National military, policy experts to attend nuclear symposium
WASHINGTON — The head of the National Nuclear Security Administration and the vice chairman of the Joint Chiefs of Staff will join other national military and policy experts in Albuquerque next week for a symposium on the nation’s nuclear weapons complex.
The Strategic Deterrent Coalition, a nonprofit organization founded by Albuquerque businessman Sherman McCorkle, aims to raise awareness of the importance of the nation’s nuclear weapons to national defense. Sandia and Los Alamos national laboratories — two of the three U.S. nuclear weapons labs — are in New Mexico.
“The purpose is to inform and educate,” McCorkle said of the symposium scheduled for Tuesday at the Crowne Plaza Hotel. “Many parts of the strategic deterrent (nuclear weapons arsenal) are now 40 to 60 years old and in great need of refurbishment. We have a remarkable lineup of speakers, and we are fortunate to have them.”
The event is open to the public, and registration costs $250. McCorkle said more than 250 people have signed up.

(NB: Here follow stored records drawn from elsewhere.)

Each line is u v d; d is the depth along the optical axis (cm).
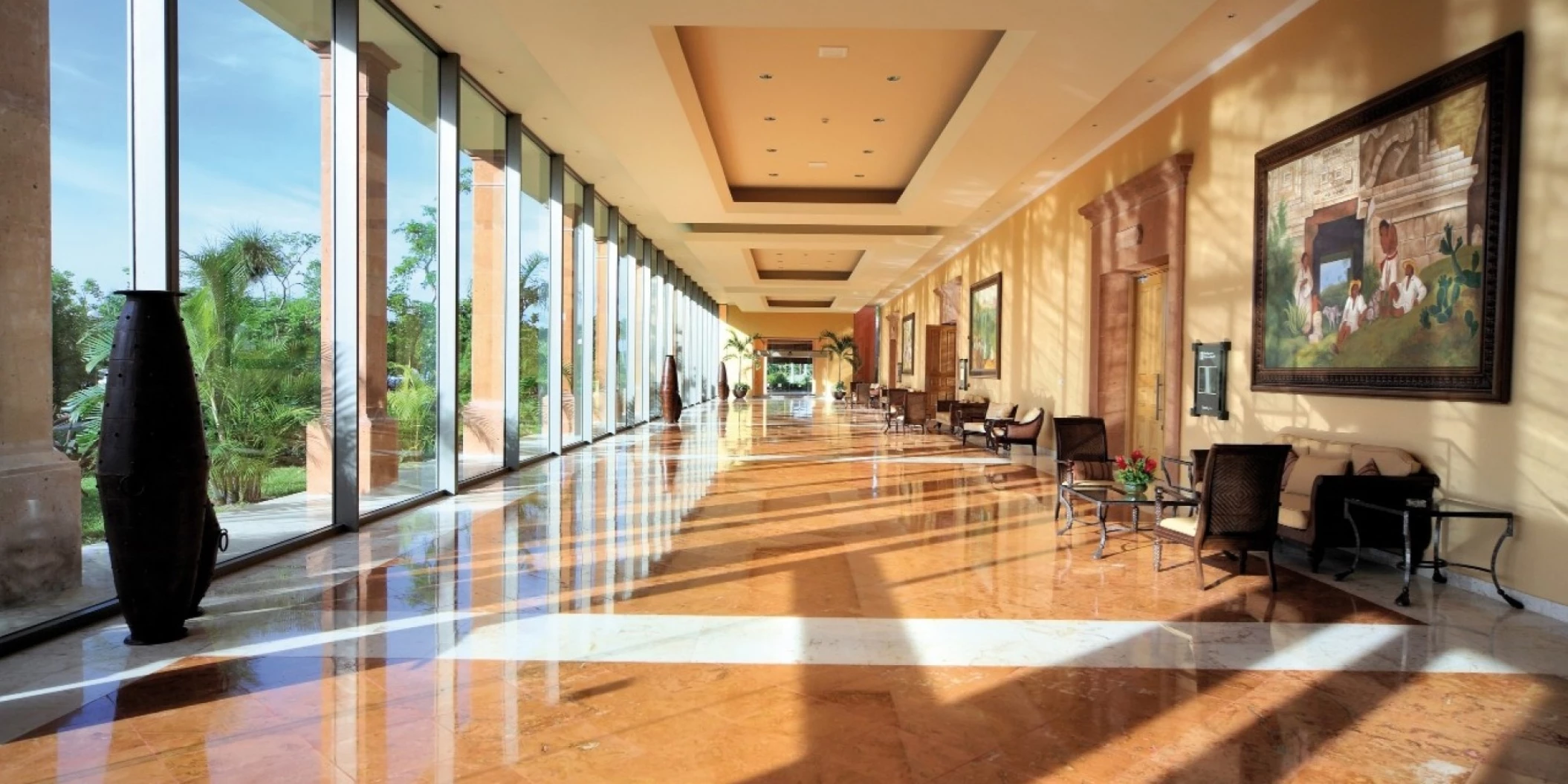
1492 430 520
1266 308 754
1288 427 727
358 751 300
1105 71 762
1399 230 588
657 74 794
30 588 422
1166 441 942
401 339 798
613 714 335
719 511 821
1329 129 662
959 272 2012
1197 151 884
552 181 1258
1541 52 486
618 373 1794
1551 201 480
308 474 649
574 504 852
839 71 901
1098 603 504
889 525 756
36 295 424
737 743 310
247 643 415
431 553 619
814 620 466
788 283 2773
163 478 403
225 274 539
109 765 287
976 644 426
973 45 827
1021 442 1367
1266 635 445
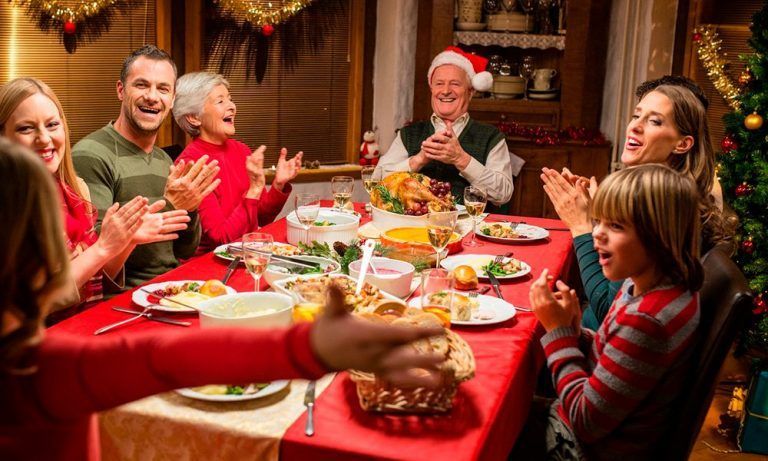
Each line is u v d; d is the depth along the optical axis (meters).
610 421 1.53
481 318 1.93
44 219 0.75
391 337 0.72
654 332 1.50
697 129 2.27
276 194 3.18
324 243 2.37
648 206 1.51
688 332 1.53
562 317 1.69
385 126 5.02
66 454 0.79
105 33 4.02
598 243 1.61
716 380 1.55
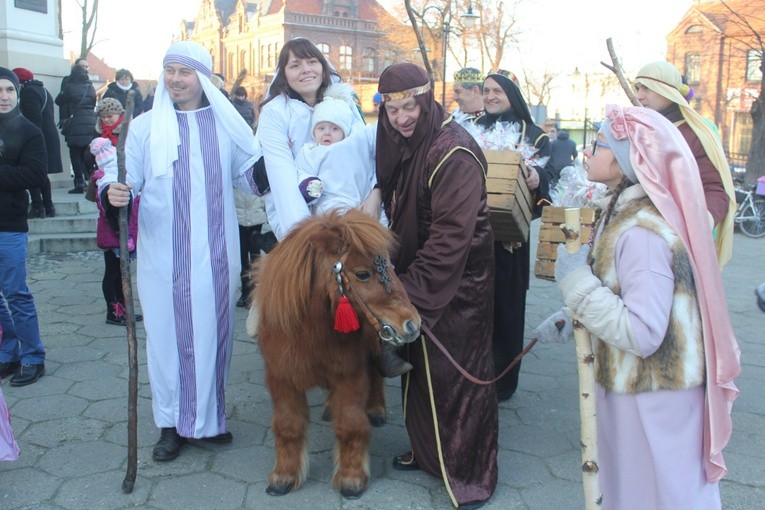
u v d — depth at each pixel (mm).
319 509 3191
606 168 2383
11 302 4441
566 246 2371
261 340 3213
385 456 3717
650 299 2170
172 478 3441
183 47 3484
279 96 3729
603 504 2443
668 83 3934
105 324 5891
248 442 3844
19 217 4387
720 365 2229
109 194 3215
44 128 8453
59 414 4141
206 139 3537
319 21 62844
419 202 3100
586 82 34906
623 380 2312
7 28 10219
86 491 3311
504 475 3541
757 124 15711
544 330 2678
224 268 3586
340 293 2787
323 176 3520
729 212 3803
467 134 3094
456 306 3129
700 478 2303
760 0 33219
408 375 3297
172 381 3553
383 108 3094
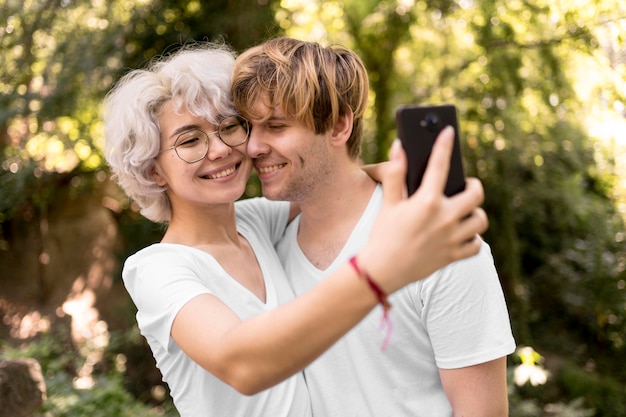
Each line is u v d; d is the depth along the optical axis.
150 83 1.58
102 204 8.45
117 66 5.62
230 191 1.61
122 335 6.93
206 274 1.54
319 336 0.89
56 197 7.98
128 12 5.72
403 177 0.85
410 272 0.84
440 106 0.94
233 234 1.72
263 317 0.96
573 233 7.85
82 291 8.07
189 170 1.58
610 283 7.11
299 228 1.85
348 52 1.72
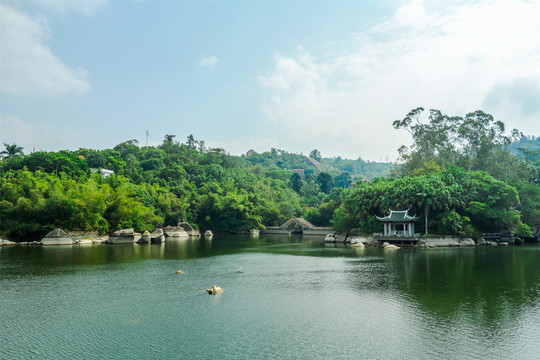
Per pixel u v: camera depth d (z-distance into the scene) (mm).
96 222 110250
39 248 93938
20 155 154000
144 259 74188
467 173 115000
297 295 43438
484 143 142750
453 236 102250
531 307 38281
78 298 42188
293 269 61531
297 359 26219
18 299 41844
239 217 172750
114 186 138250
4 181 114875
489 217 105375
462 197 105312
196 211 168000
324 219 177500
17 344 28984
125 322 33938
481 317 35156
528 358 26422
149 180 182500
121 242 110125
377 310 37438
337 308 38125
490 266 63750
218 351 27594
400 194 106375
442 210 104625
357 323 33625
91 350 27844
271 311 37156
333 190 177750
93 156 193750
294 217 195500
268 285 48875
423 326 32781
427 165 143125
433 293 44219
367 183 128000
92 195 111812
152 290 46062
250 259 74688
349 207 118312
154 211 140875
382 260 72188
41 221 107625
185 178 198125
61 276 55156
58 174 144625
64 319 34844
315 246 105250
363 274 56562
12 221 103938
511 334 30906
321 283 50031
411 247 97875
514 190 105625
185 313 36531
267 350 27766
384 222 106375
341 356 26734
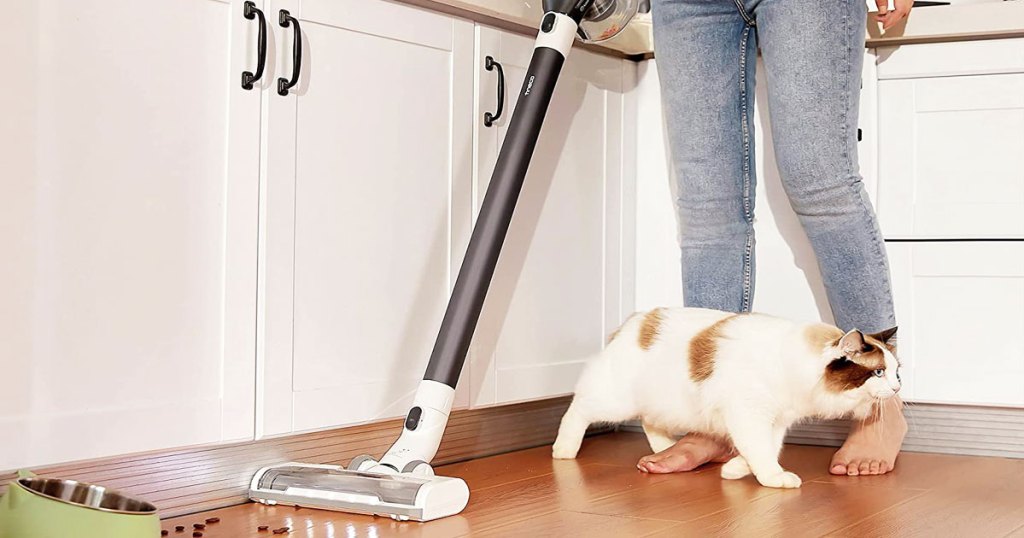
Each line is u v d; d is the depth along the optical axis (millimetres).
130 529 1066
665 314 1838
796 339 1630
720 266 1945
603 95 2160
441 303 1739
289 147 1470
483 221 1595
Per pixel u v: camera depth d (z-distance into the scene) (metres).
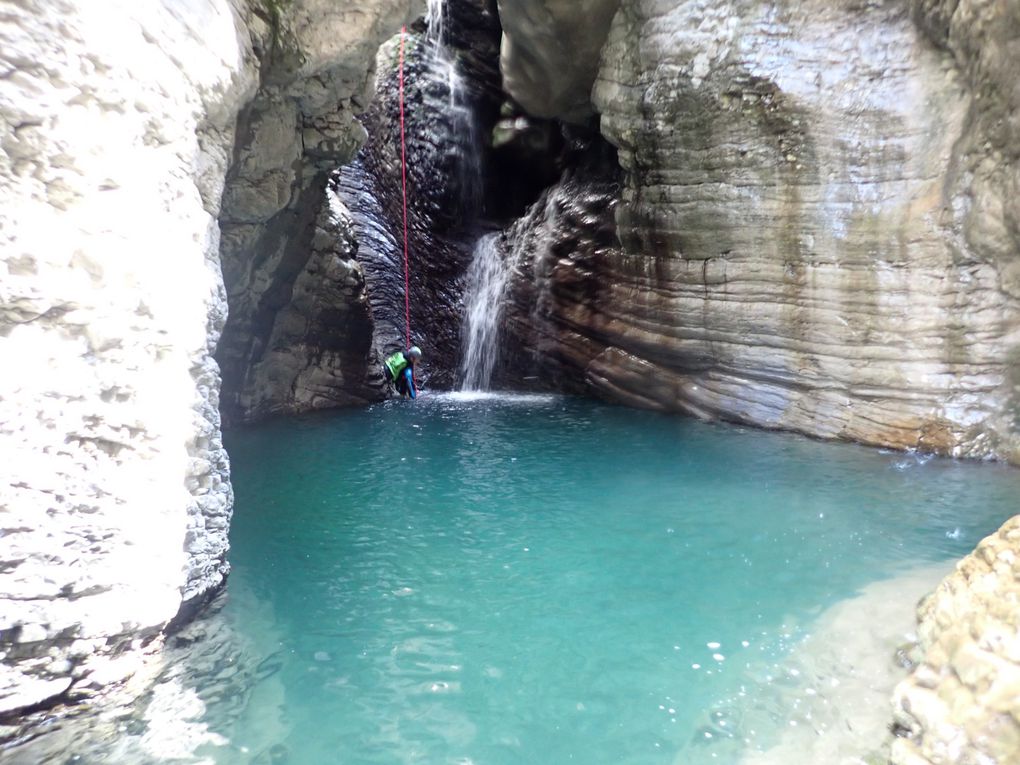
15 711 2.54
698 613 3.70
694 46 7.58
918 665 2.81
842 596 3.77
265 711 2.83
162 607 2.96
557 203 11.34
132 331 2.80
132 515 2.84
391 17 5.91
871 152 6.61
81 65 2.54
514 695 2.98
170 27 3.11
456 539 4.88
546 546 4.71
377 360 11.19
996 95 5.69
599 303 10.12
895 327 6.75
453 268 13.61
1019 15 5.27
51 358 2.55
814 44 6.85
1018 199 5.72
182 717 2.76
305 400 9.91
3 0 2.30
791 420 7.79
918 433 6.72
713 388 8.68
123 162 2.73
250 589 4.02
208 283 3.37
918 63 6.31
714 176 7.78
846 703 2.76
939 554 4.27
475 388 12.96
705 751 2.58
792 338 7.55
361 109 7.38
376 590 4.04
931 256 6.45
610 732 2.71
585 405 10.30
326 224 9.41
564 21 8.86
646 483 6.14
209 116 3.70
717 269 8.11
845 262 6.96
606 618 3.67
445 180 13.73
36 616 2.54
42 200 2.48
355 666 3.20
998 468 6.14
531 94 10.75
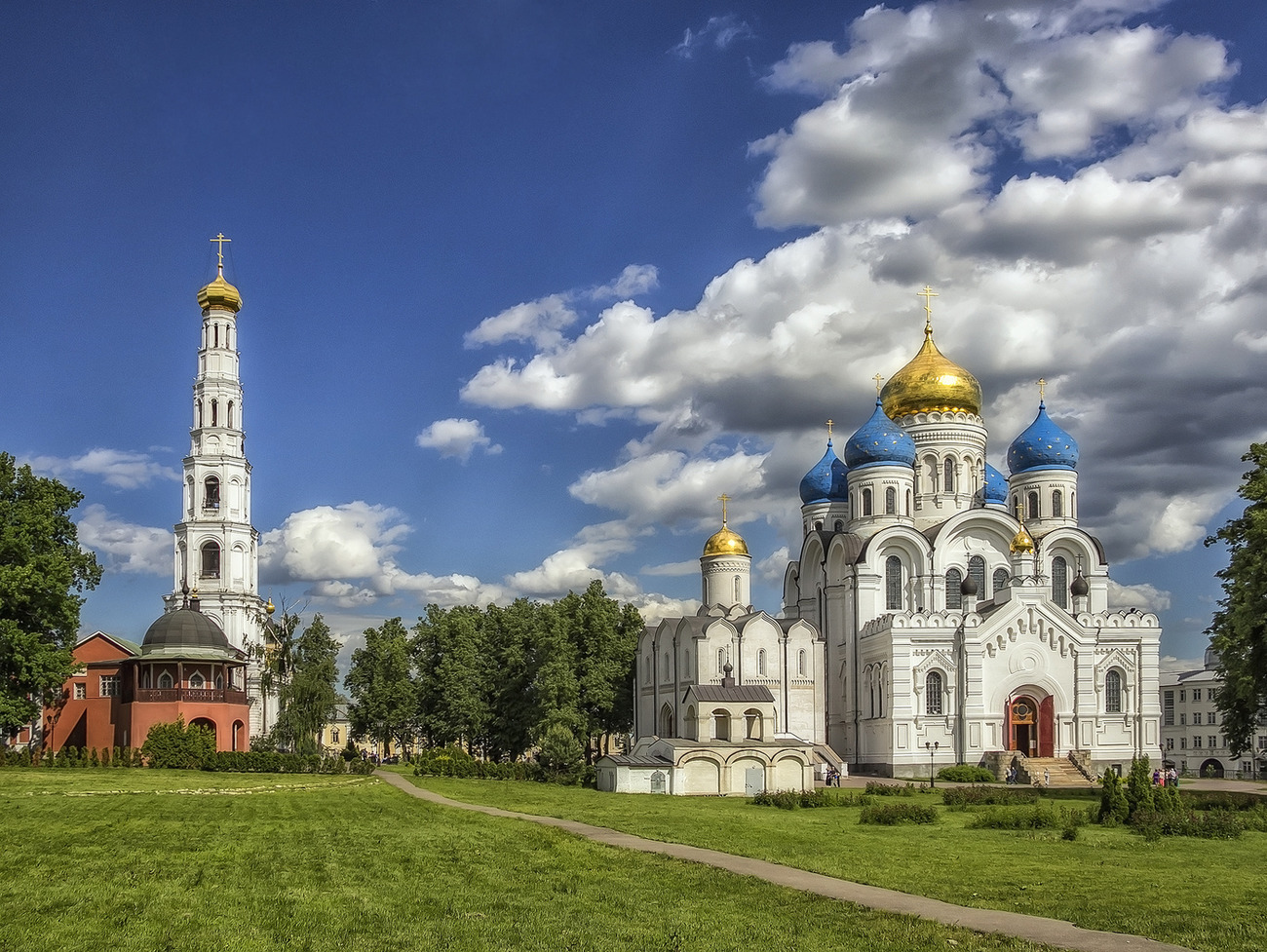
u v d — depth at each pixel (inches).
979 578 4421.8
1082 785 3595.0
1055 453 4552.2
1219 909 1082.1
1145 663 4126.5
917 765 3956.7
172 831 1726.1
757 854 1493.6
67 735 4077.3
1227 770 6028.5
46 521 3125.0
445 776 3676.2
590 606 4488.2
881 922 1000.2
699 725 3548.2
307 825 1843.0
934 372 4653.1
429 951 901.2
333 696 4293.8
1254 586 2453.2
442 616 4749.0
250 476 5172.2
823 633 4650.6
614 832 1772.9
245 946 917.2
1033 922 1005.8
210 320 5088.6
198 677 4037.9
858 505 4566.9
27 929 978.1
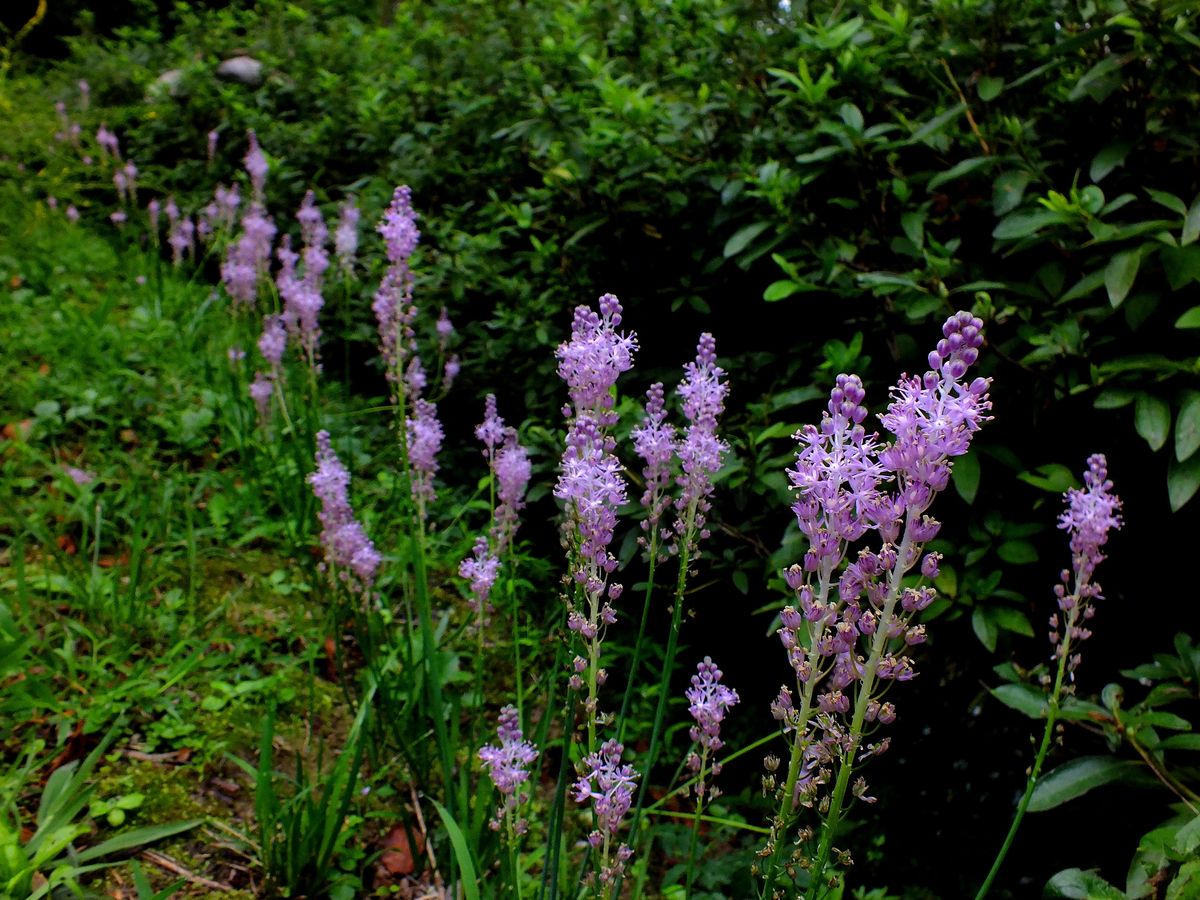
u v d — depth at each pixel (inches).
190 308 227.9
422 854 102.1
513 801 77.1
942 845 111.0
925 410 47.4
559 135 155.4
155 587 130.8
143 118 321.7
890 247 117.9
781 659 132.0
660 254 148.4
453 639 124.6
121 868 93.2
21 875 76.7
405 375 116.7
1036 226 96.1
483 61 229.5
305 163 259.6
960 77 124.5
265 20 369.4
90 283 242.2
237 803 105.0
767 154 135.3
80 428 170.9
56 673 111.0
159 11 478.3
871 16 142.0
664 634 137.7
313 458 153.9
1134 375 90.4
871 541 110.5
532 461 148.6
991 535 101.7
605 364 71.5
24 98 363.9
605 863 67.9
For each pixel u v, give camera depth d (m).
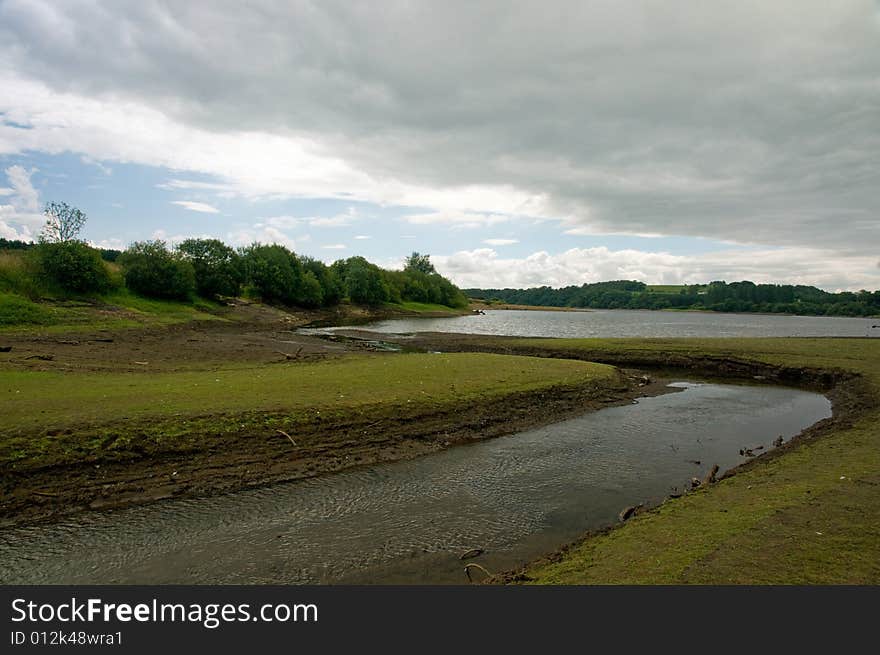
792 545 8.48
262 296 92.25
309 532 10.82
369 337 54.41
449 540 10.54
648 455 16.66
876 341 44.34
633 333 72.69
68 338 35.12
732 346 41.12
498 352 43.66
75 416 14.69
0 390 17.84
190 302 69.00
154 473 13.00
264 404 17.39
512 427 19.53
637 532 9.74
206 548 10.10
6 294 41.78
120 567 9.41
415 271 155.62
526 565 9.21
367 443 16.28
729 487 12.16
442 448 16.84
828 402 25.81
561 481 14.15
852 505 10.12
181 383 20.73
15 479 11.81
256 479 13.44
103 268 55.06
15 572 9.22
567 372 28.00
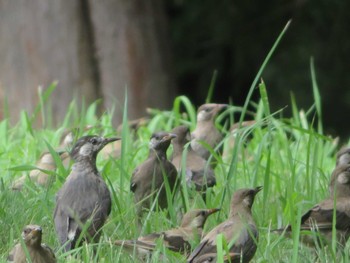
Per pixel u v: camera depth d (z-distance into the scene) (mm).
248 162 15812
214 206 13016
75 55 23281
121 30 23594
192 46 28969
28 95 23188
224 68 29250
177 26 28578
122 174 13086
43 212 12594
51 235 12219
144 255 11203
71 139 15836
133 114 23609
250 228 11383
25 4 23188
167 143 13328
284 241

NNSA Administrator Frank Klotz and Gen. Paul J. Selva, vice chairman
of the Joint Chiefs of Staff, are among the scheduled speakers. The event is being sponsored by some of the biggest names in U.S. defense, including Boeing, Northrop Grumman and Lockheed Martin, which is seeking an extension of its management contract at Sandia National Laboratories. Boeing, along with the University of New Mexico, is part of another team bidding for the contract.
Although President Barack Obama has called for a reduction in America’s nuclear arsenal, he has consistently sought budget increases to maintain the weapons. Sen. Tom Udall, a Democrat who sits on the powerful Senate Appropriations Committee, has pushed for the funding increases, as well, arguing they are vital to the labs’ mission and New Mexico’s economy.
But critics contend the billions spent on nuclear weapons in New Mexico don’t help the economy as much as the labs’ boosters claim. Jay Coghlan of Nuclear Watch New Mexico, which advocates for nuclear weapons budget reductions, characterized the coming symposium as a “love fest for the pending $1 trillion modernization of U.S. nuclear forces, which has the usual giant defense contractors salivating over huge profits.”
The Department of Energy, which oversees the labs, spends billions annually on nuclear nonproliferation. Obama’s budget request for nonproliferation in 2016 is $1.8 billion, a $118 million decrease from 2015.
McCorkle said the nuclear weapons enterprise is critical to New Mexico’s economy and that the symposium will highlight the need to modernize the nuclear deterrent. He said Los Alamos, Sandia, Kirtland Air Force Base and other elements of the nuclear enterprise in New Mexico provide 30,000 jobs in the state.
“There is not anyone in New Mexico who does not benefit from the 30,000 jobs the strategic deterrent creates,” he said.